NEW YORK — President Donald Trump’s travel ban already has harmed some of the nation’s top universities, stranding students, faculty and scholars abroad and making foreign schools more attractive to some of the world’s brightest students, lawyers for the learning institutions told a federal judge.
The schools said in papers filed Monday in Brooklyn federal court that the order blocking travel from seven predominantly Muslim countries threatens their abilities to educate future leaders from nearly every continent.
They said the executive order has “serious and chilling implications” for students and faculty and had emboldened foreign schools that have issued statements touting their own opportunities for international students and scholars.
“Its damaging effects have already been widely felt by American universities,” the papers said, noting people worldwide are “understandably anxious” whether to make plans involving U.S. schools because of fears other nations eventually may be added to the ban.
“This casts doubt on the prospect and value of studying and working here for everyone,” the papers said.
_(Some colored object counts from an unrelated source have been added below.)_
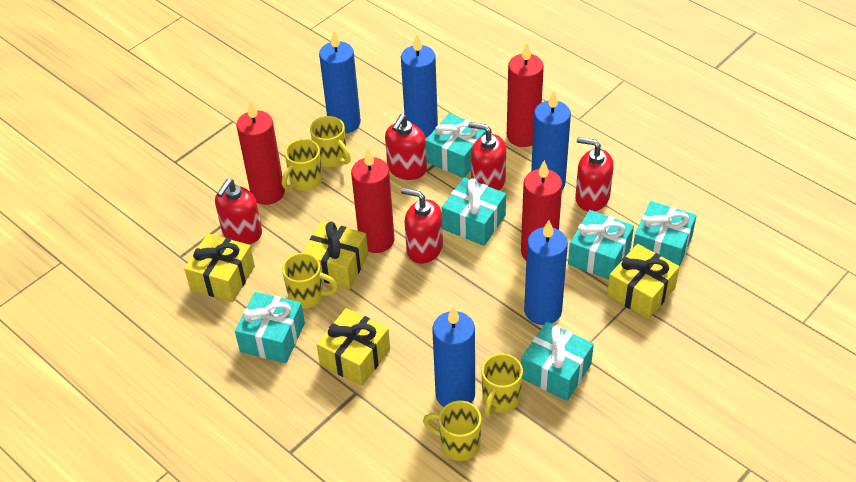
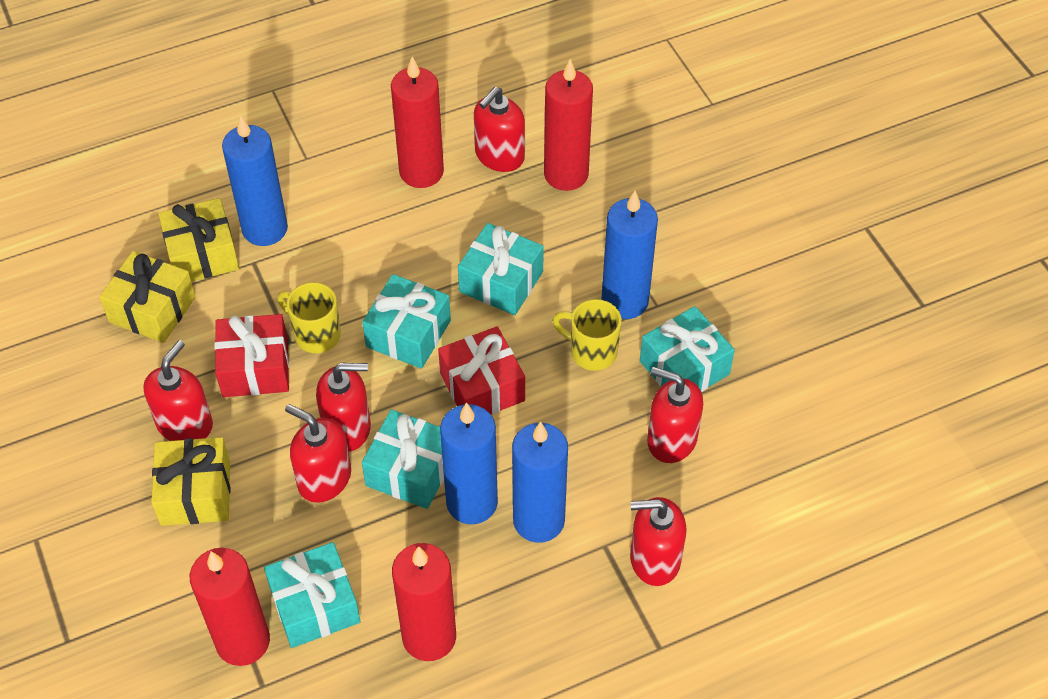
blue candle: [319,31,361,134] [401,34,438,137] [432,307,475,407] [524,220,568,325] [531,91,571,190] = 5 -> [222,115,288,246] [440,402,498,524] [512,422,568,543] [602,191,658,319] = 4
red gift: none = 0 -> [214,314,289,397] [438,326,525,414] = 2
red soap dispenser: [215,179,262,244] [385,114,427,180] [401,188,443,264] [468,122,506,191] [575,137,614,211] = 5 -> [143,340,213,441] [285,404,351,503] [316,363,371,452] [474,87,525,172] [630,497,686,586] [647,367,703,463] = 6
turquoise gift: [235,292,305,363] [426,113,486,178] [442,177,506,246] [521,322,594,401] [568,210,634,280] [633,201,697,266] = 6 -> [264,542,360,648] [362,274,451,369] [362,409,444,509] [458,223,544,315] [640,306,735,392] = 5
yellow gift: [184,233,255,302] [303,221,368,289] [316,308,390,386] [607,244,680,319] = 4 -> [99,251,196,343] [151,437,230,526] [158,198,239,281] = 3
yellow mug: [282,139,323,191] [282,253,338,308] [310,116,351,167] [423,401,481,461] [481,353,523,417] = 5 -> [277,282,341,353] [552,299,622,371] = 2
They said U.S. universities welcomed over one million students in the 2015-16 academic year, accounting for over 5 percent of enrollment, with nearly a third of them studying engineering, math or computer science.
International students, faculty and scholars contribute to the U.S. and world by making scientific discoveries, starting businesses and creating works of literature and art, according to the papers submitted in a case brought against the ban by the American Civil Liberties Union and other groups.
“By studying in the United States, these international students, faculty and scholars gain a greater understanding of and appreciation for the values we hold dear, including democratic principles, respect for the rule of law and the values of tolerance and human rights, which they may then bring to their home countries, the papers said.
The universities are Brown, Carnegie Mellon, Columbia, Cornell, Duke, Emory, Harvard, Johns Hopkins, Northwestern, Princeton, Stanford, Vanderbilt and Yale, along with the University of Chicago, Massachusetts Institute of Technology and the University of Pennsylvania.
The learning institutions said Trump’s order stranded talented, law-abiding scholars abroad after they left the United States to visit family, conduct field research and attend academic conferences, and it is forcing others to remain in the U.S. for fear they might not be able to return.
A Brooklyn judge is one of several hearing challenges to the ban, which has been temporarily stayed.